Start of Data shown
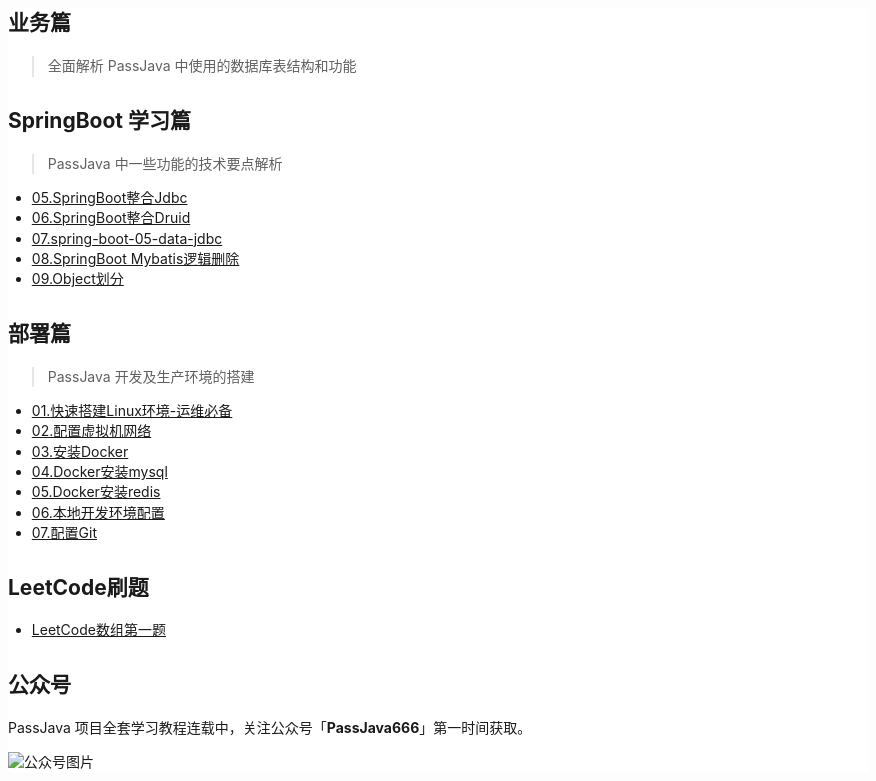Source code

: ## 业务篇

> 全面解析 PassJava 中使用的数据库表结构和功能

## SpringBoot 学习篇

> PassJava 中一些功能的技术要点解析

- [05.SpringBoot整合Jdbc](http://www.passjava.cn/#/03.SpringBoot学习篇/spring-boot-05-data-jdbc.md)
- [06.SpringBoot整合Druid](http://www.passjava.cn/#/03.SpringBoot学习篇/spring-boot-06-data-druid.md)
- [07.spring-boot-05-data-jdbc](http://www.passjava.cn/#/03.SpringBoot学习篇/spring-boot-07-data-mybatis.md)
- [08.SpringBoot Mybatis逻辑删除](http://www.passjava.cn/#/03.SpringBoot学习篇/08.SpringBoot-Mybatis逻辑删除.md)
- [09.Object划分](http://www.passjava.cn/#/03.SpringBoot学习篇/09.Object划分.md)

## 部署篇

> PassJava 开发及生产环境的搭建

- [01.快速搭建Linux环境-运维必备](http://www.passjava.cn/#/01.PassJava/03.Deploy/01.环境搭建篇)
- [02.配置虚拟机网络](http://www.passjava.cn/#/01.PassJava/03.Deploy/02.配置虚拟机网络)
- [03.安装Docker](http://www.passjava.cn/#/01.PassJava/03.Deploy/03.安装docker)
- [04.Docker安装mysql](http://www.passjava.cn/#/01.PassJava/03.Deploy/04.docker安装mysql)
- [05.Docker安装redis](http://www.passjava.cn/#/01.PassJava/03.Deploy/05.docker安装redis)
- [06.本地开发环境配置](http://www.passjava.cn/#/01.PassJava/03.Deploy/06.本地开发环境配置)
- [07.配置Git](http://www.passjava.cn/#/01.PassJava/03.Deploy/07.配置git)

## LeetCode刷题
- [LeetCode数组第一题](http://www.passjava.cn/#/92.LeetCode算法题/01.数组/001.两数之和-数组-LeetCode第1题)


## 公众号

PassJava 项目全套学习教程连载中，关注公众号「**PassJava666**」第一时间获取。

![公众号图片](http://cdn.jayh.club/blog/20200910/dBsGAx0fBgC2.png?imageslim)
End of Data shown
What the task asks: Every line of the data above is to be repeated exactly; the images are to be left out.

Answer to the problem:
Source code

: ## 业务篇

> 全面解析 PassJava 中使用的数据库表结构和功能

## SpringBoot 学习篇

> PassJava 中一些功能的技术要点解析

- [05.SpringBoot整合Jdbc](http://www.passjava.cn/#/03.SpringBoot学习篇/spring-boot-05-data-jdbc.md)
- [06.SpringBoot整合Druid](http://www.passjava.cn/#/03.SpringBoot学习篇/spring-boot-06-data-druid.md)
- [07.spring-boot-05-data-jdbc](http://www.passjava.cn/#/03.SpringBoot学习篇/spring-boot-07-data-mybatis.md)
- [08.SpringBoot Mybatis逻辑删除](http://www.passjava.cn/#/03.SpringBoot学习篇/08.SpringBoot-Mybatis逻辑删除.md)
- [09.Object划分](http://www.passjava.cn/#/03.SpringBoot学习篇/09.Object划分.md)

## 部署篇

> PassJava 开发及生产环境的搭建

- [01.快速搭建Linux环境-运维必备](http://www.passjava.cn/#/01.PassJava/03.Deploy/01.环境搭建篇)
- [02.配置虚拟机网络](http://www.passjava.cn/#/01.PassJava/03.Deploy/02.配置虚拟机网络)
- [03.安装Docker](http://www.passjava.cn/#/01.PassJava/03.Deploy/03.安装docker)
- [04.Docker安装mysql](http://www.passjava.cn/#/01.PassJava/03.Deploy/04.docker安装mysql)
- [05.Docker安装redis](http://www.passjava.cn/#/01.PassJava/03.Deploy/05.docker安装redis)
- [06.本地开发环境配置](http://www.passjava.cn/#/01.PassJava/03.Deploy/06.本地开发环境配置)
- [07.配置Git](http://www.passjava.cn/#/01.PassJava/03.Deploy/07.配置git)

## LeetCode刷题
- [LeetCode数组第一题](http://www.passjava.cn/#/92.LeetCode算法题/01.数组/001.两数之和-数组-LeetCode第1题)


## 公众号

PassJava 项目全套学习教程连载中，关注公众号「**PassJava666**」第一时间获取。

![公众号图片](http://cdn.jayh.club/blog/20200910/dBsGAx0fBgC2.png?imageslim)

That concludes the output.